**What you should do:** Copy out each line featuring the string "with" from the entries beneath.

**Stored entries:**
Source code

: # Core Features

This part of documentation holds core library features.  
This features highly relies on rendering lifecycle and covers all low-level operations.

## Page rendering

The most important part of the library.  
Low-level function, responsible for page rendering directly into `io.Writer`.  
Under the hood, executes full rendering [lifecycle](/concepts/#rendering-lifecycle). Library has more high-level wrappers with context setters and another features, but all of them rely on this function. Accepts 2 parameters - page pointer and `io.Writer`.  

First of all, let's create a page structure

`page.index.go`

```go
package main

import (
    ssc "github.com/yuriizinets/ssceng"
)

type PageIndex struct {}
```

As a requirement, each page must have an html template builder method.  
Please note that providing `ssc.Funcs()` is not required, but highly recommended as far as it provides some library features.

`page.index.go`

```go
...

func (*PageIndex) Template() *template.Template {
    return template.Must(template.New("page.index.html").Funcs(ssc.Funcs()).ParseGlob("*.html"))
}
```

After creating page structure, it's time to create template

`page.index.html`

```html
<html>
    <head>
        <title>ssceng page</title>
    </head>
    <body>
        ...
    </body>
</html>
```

==

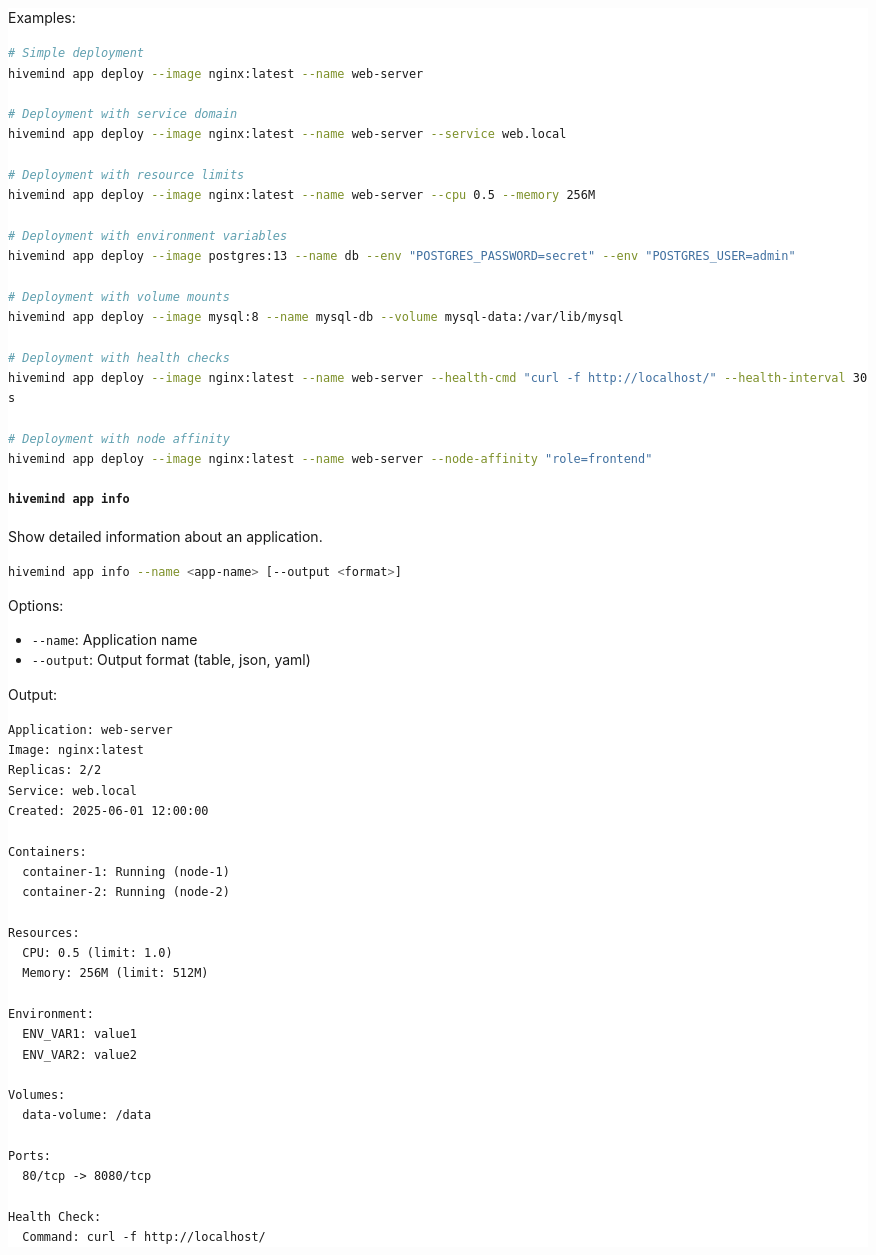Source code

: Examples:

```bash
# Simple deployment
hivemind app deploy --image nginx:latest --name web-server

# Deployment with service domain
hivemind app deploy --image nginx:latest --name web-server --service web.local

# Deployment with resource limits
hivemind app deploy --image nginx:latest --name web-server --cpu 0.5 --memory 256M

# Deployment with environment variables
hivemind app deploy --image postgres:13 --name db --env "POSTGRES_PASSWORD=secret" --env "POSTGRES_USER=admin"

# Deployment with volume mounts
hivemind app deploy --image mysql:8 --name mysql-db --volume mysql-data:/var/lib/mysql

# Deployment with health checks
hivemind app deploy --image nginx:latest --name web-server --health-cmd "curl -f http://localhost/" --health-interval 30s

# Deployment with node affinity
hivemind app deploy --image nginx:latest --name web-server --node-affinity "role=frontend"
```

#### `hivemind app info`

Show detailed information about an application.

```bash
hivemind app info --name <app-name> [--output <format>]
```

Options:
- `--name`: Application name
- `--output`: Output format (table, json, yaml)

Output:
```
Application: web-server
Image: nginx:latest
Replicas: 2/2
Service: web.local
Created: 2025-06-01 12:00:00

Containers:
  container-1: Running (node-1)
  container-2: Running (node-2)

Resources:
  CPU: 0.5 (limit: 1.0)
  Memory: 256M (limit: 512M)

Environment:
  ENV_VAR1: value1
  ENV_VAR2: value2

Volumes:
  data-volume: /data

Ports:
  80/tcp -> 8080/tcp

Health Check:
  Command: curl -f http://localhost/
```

**Your response:**
Under the hood, executes full rendering [lifecycle](/concepts/#rendering-lifecycle). Library has more high-level wrappers with context setters and another features, but all of them rely on this function. Accepts 2 parameters - page pointer and `io.Writer`.  
# Deployment with service domain
# Deployment with resource limits
# Deployment with environment variables
# Deployment with volume mounts
# Deployment with health checks
# Deployment with node affinity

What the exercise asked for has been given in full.